PART 7 IN SERIES The World Beyond

The views expressed in our content reflect individual perspectives and do not represent the authoritative views of the Baha'i Faith.

The world beyond is a world within. This may sound odd, but it appears to be a spiritual reality of which we are only dimly aware. 

The Baha’i writings, in several places, state that our dreams positively prove the existence of another world, or another dimension, outside of space and time. It’s a place that’s not a place. In other words, it’s a reality, all too often denied, yet very real, and maybe closer than you think. Let me explain by first quoting a passage from Baha’u’llah, the prophet and founder of the Baha’i Faith:

In like manner, this world [the “dream state”] denoteth the place of gathering and resurrection after death, for as Luqmān [Aesop] hath said to his son: “If thou art able to sleep, thou art able to die; and if thou art able to waken after sleep, thou art able to rise after death.” Just as death is a reality, so is the world of the dream; and just as there is waking after sleep, there is rising after death. – Tablet of Wisdom

Here, “this world” refers to the true dream state (as distinct from mere imagination such as daydreaming) which Baha’u’llah described as the place of “resurrection after death.” So, rather than the heavenly realms of the afterlife being located far and away in some distant galaxy, the “reality” of “rising after death” or “resurrection after death” is somehow connected to the world of dreams.

-- THE TASK --
Summarize the text on the world beyond in two sentences.

-- PROVIDED DATA --

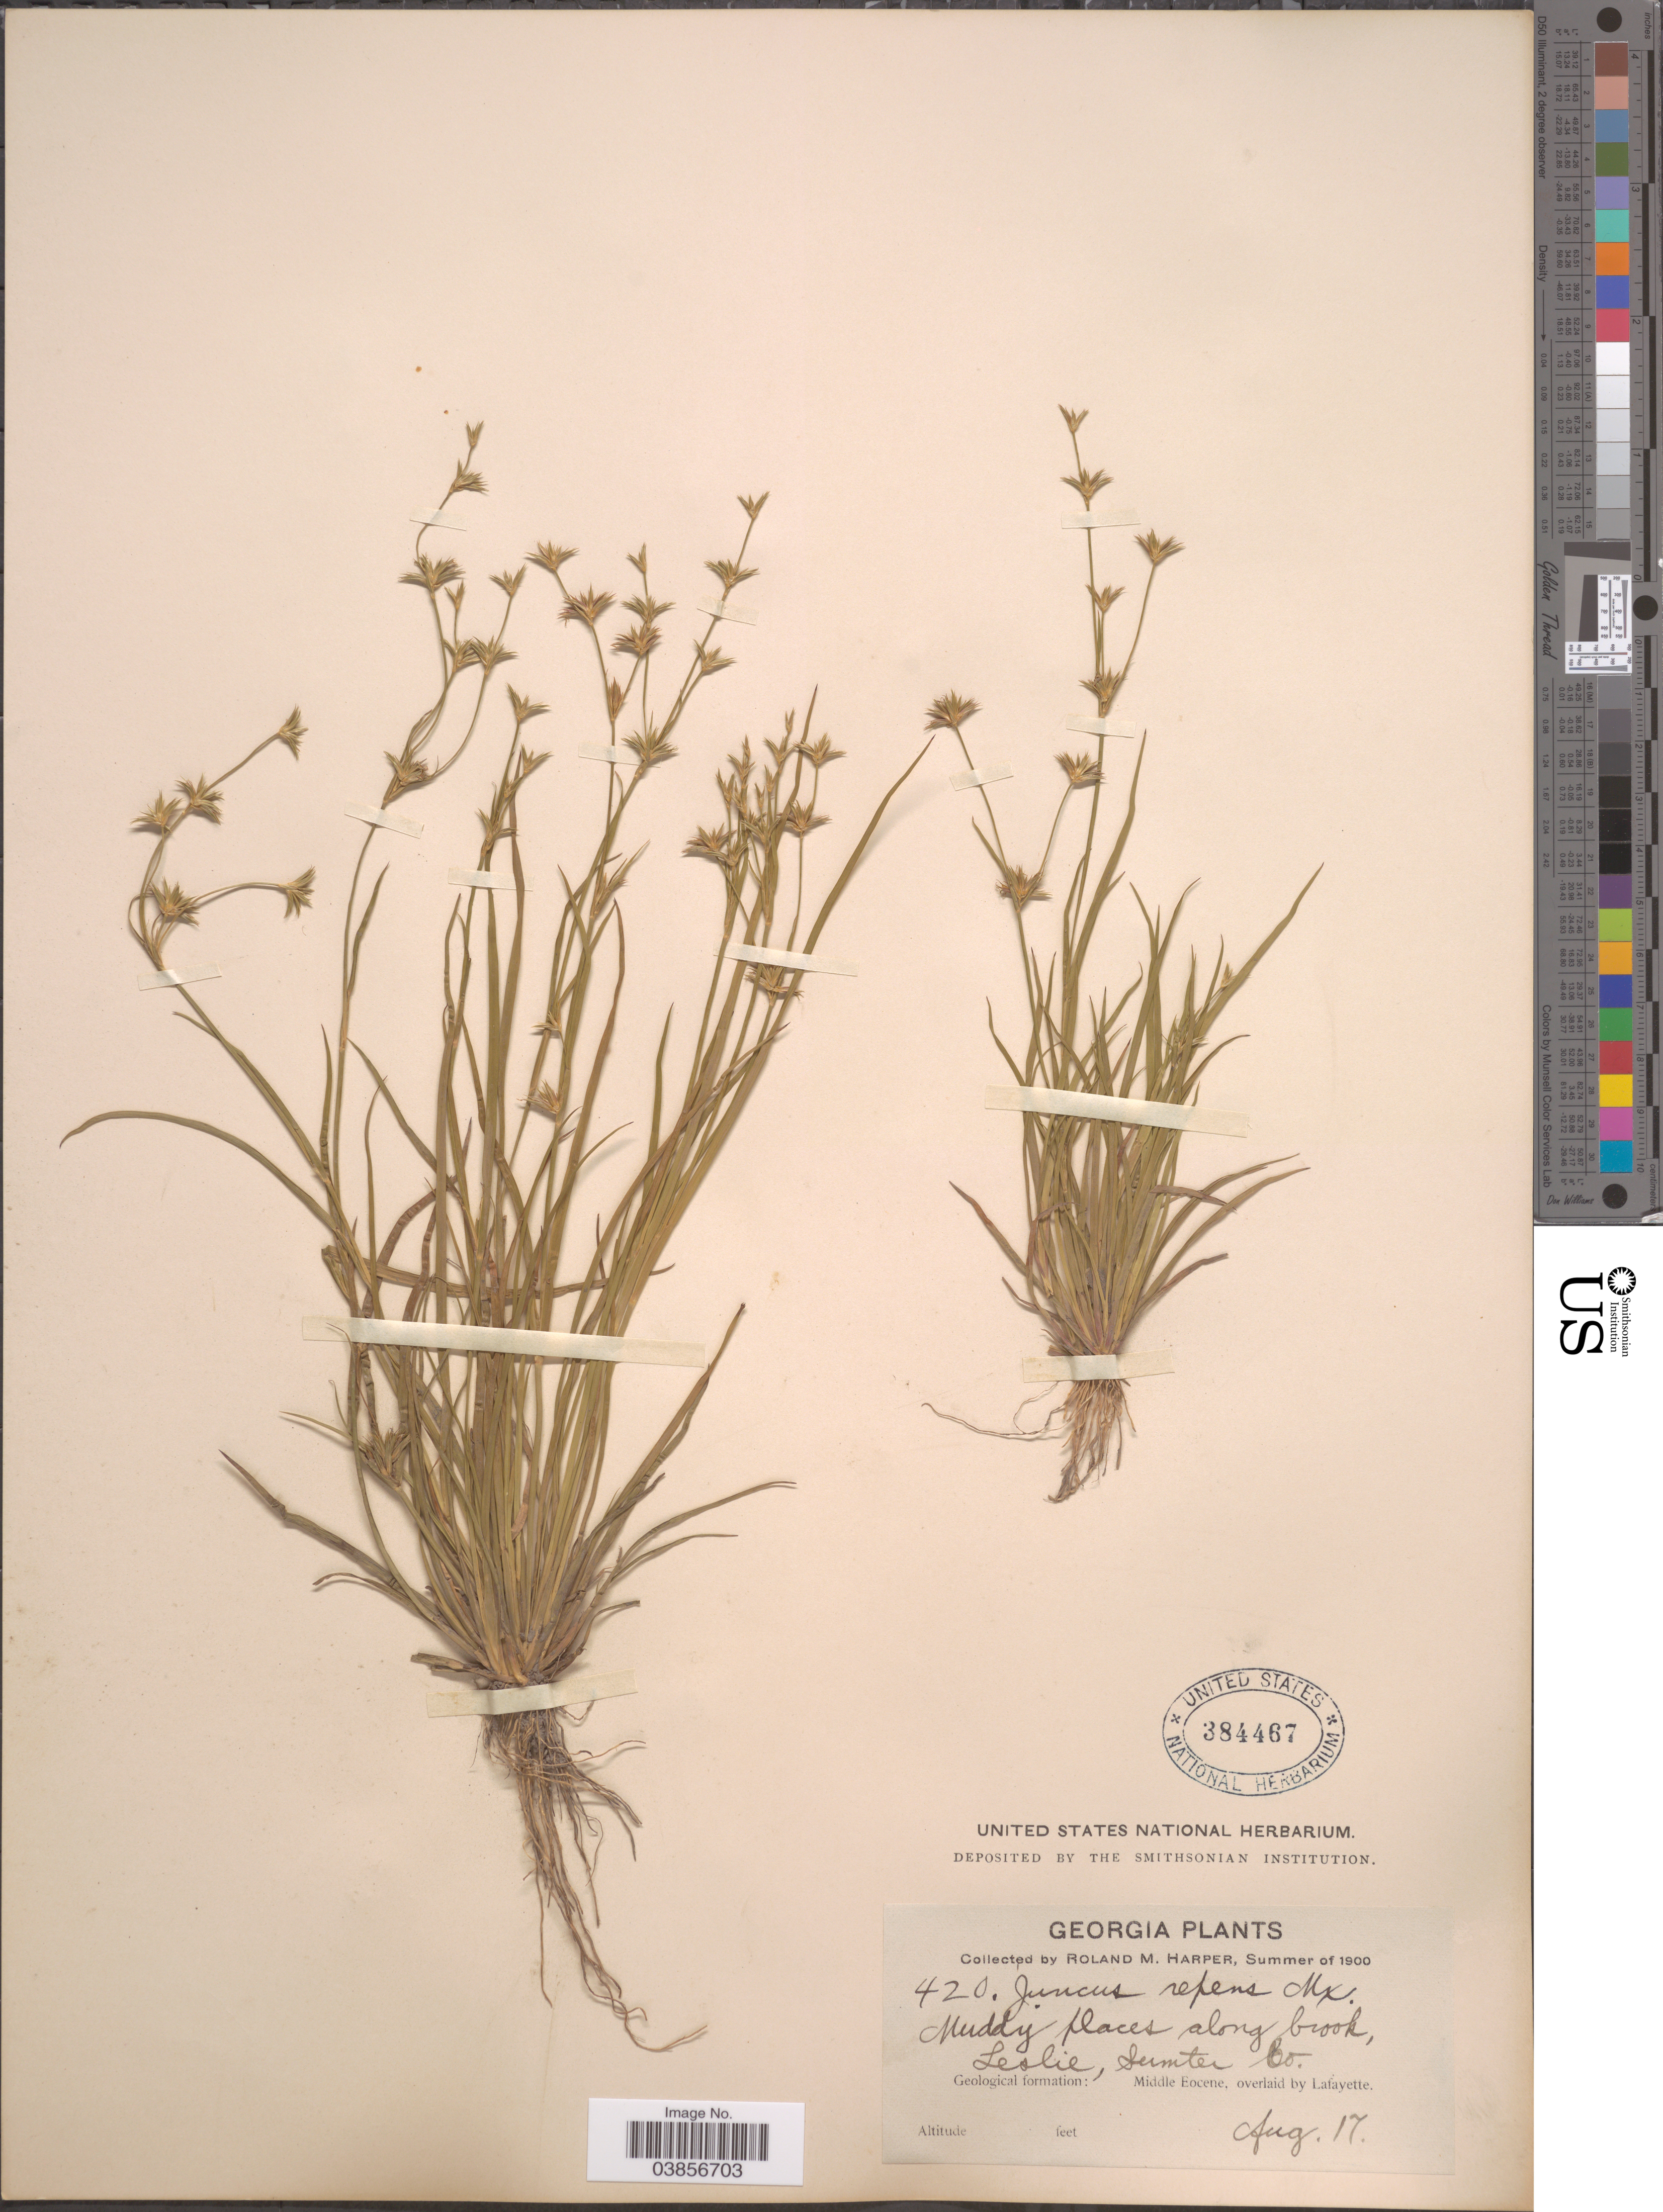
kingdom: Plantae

-- IN RESPONSE --
The text holds that the world beyond is a world within, and it says that the Baha’i writings state that dreams positively prove the existence of another world outside of space and time. Drawing on a passage from Baha’u’llah’s Tablet of Wisdom, it explains that the true dream state is somehow connected to the reality of resurrection after death, rather than the heavenly realms being located in some distant galaxy.